## EXERCISE GOAL
Only the lines of the data below from the one with "potted plant: present [261,269,293,308]" through the one with "knife block: present [1462,689,1549,773]" are wanted. Repeat them exactly.

· · · · · · ·

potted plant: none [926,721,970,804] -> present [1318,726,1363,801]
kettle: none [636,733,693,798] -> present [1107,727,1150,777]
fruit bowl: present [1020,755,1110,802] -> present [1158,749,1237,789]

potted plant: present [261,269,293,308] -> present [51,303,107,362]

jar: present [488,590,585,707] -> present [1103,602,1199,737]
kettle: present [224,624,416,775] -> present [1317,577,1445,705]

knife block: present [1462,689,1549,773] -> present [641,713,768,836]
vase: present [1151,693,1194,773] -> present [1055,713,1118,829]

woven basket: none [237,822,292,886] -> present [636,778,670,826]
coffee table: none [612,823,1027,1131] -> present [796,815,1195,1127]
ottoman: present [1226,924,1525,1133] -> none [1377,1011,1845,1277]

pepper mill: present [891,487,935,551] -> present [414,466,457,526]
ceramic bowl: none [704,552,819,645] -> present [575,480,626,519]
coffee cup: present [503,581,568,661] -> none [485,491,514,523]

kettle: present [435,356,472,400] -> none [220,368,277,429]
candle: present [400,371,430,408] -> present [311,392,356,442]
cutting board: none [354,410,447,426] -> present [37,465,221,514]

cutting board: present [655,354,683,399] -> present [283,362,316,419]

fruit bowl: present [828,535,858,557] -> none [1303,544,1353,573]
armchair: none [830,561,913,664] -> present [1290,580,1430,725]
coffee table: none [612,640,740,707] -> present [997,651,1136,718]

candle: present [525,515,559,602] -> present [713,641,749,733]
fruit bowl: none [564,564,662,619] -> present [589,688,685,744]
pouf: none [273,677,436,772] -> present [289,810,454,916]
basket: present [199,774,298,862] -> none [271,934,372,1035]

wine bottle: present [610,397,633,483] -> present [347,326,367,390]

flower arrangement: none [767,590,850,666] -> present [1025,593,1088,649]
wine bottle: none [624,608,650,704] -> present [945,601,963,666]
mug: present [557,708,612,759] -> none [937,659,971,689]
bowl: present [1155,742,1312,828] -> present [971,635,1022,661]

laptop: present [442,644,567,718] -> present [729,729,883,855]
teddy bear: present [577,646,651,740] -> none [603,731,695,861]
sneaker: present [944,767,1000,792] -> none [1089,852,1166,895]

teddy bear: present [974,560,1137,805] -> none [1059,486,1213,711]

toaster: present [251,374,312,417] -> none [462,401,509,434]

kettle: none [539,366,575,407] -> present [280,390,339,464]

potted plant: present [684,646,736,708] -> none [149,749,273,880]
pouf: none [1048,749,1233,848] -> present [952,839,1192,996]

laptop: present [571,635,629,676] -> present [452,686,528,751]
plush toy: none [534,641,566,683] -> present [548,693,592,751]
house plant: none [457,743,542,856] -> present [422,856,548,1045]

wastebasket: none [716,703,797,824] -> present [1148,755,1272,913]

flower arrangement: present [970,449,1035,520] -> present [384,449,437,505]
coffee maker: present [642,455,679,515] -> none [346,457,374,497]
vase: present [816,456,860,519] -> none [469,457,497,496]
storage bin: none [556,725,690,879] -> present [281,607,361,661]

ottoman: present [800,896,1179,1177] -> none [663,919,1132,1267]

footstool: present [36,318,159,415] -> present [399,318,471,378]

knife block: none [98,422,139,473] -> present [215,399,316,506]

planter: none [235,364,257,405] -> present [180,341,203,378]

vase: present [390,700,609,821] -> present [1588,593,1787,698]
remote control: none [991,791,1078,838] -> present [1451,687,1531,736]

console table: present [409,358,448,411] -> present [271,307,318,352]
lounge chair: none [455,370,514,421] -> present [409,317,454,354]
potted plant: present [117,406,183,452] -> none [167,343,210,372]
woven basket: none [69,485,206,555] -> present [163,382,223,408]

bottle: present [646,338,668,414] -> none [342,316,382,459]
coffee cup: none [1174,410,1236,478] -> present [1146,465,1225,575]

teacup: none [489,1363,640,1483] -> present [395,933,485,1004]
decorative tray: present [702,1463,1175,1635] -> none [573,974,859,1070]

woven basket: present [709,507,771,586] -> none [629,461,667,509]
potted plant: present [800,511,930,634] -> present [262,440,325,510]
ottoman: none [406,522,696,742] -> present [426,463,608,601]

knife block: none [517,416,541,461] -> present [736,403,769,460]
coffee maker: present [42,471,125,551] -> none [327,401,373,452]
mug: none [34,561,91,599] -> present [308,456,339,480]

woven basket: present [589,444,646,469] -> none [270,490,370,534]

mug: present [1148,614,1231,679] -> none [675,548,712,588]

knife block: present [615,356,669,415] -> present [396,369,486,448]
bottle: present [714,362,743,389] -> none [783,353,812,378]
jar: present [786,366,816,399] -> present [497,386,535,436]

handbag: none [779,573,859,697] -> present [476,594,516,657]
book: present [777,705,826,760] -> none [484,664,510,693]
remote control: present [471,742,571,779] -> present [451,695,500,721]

· · · · · · ·

## SOLUTION FOR THIS EXERCISE
potted plant: present [261,269,293,308] -> present [51,303,107,362]

jar: present [488,590,585,707] -> present [1103,602,1199,737]
kettle: present [224,624,416,775] -> present [1317,577,1445,705]

knife block: present [1462,689,1549,773] -> present [641,713,768,836]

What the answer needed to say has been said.